### Exercise brief
Format the items below as a numbered list, omitting blank lines and excluding the pictures from the result.

### Data shown
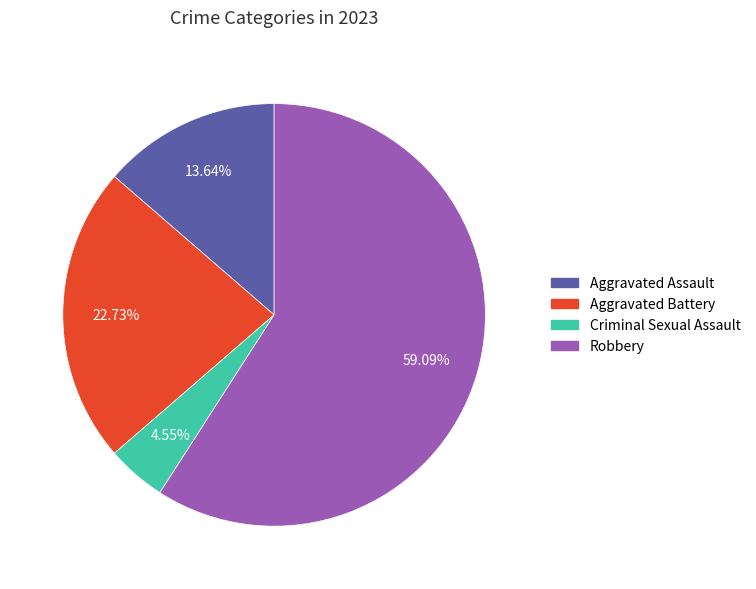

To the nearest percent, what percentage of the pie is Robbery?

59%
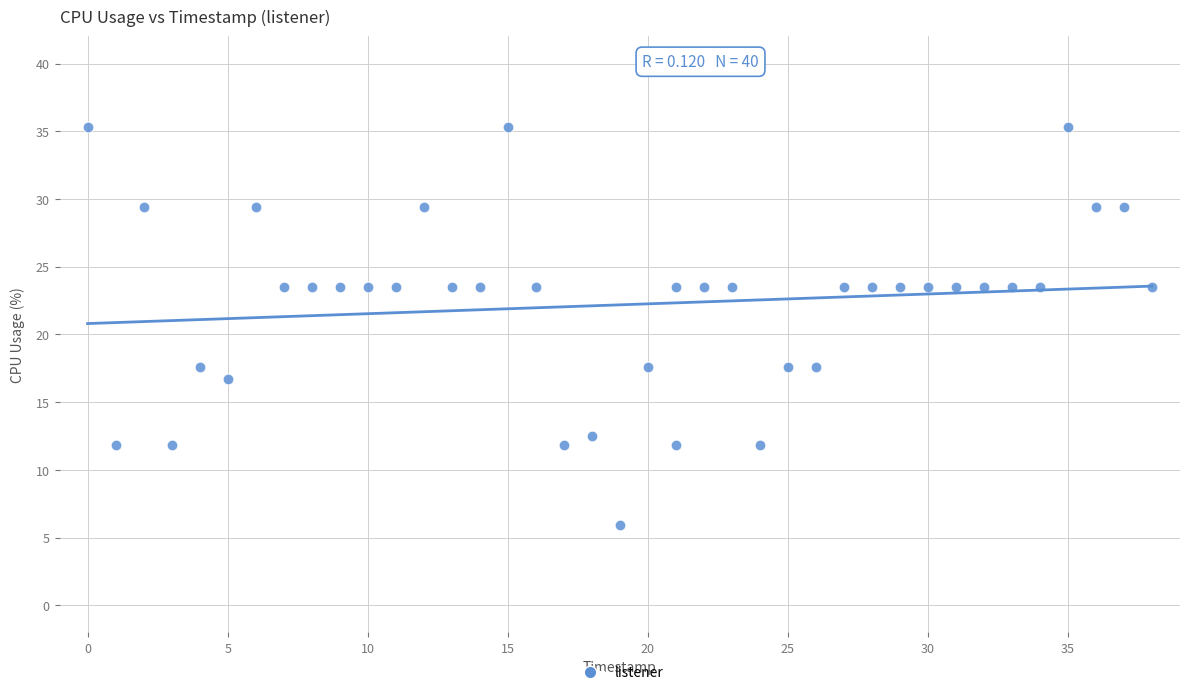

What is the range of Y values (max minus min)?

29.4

### Response below
1. To the nearest percent, what percentage of the pie is Robbery?
2. 59%
3. What is the range of Y values (max minus min)?
4. 29.4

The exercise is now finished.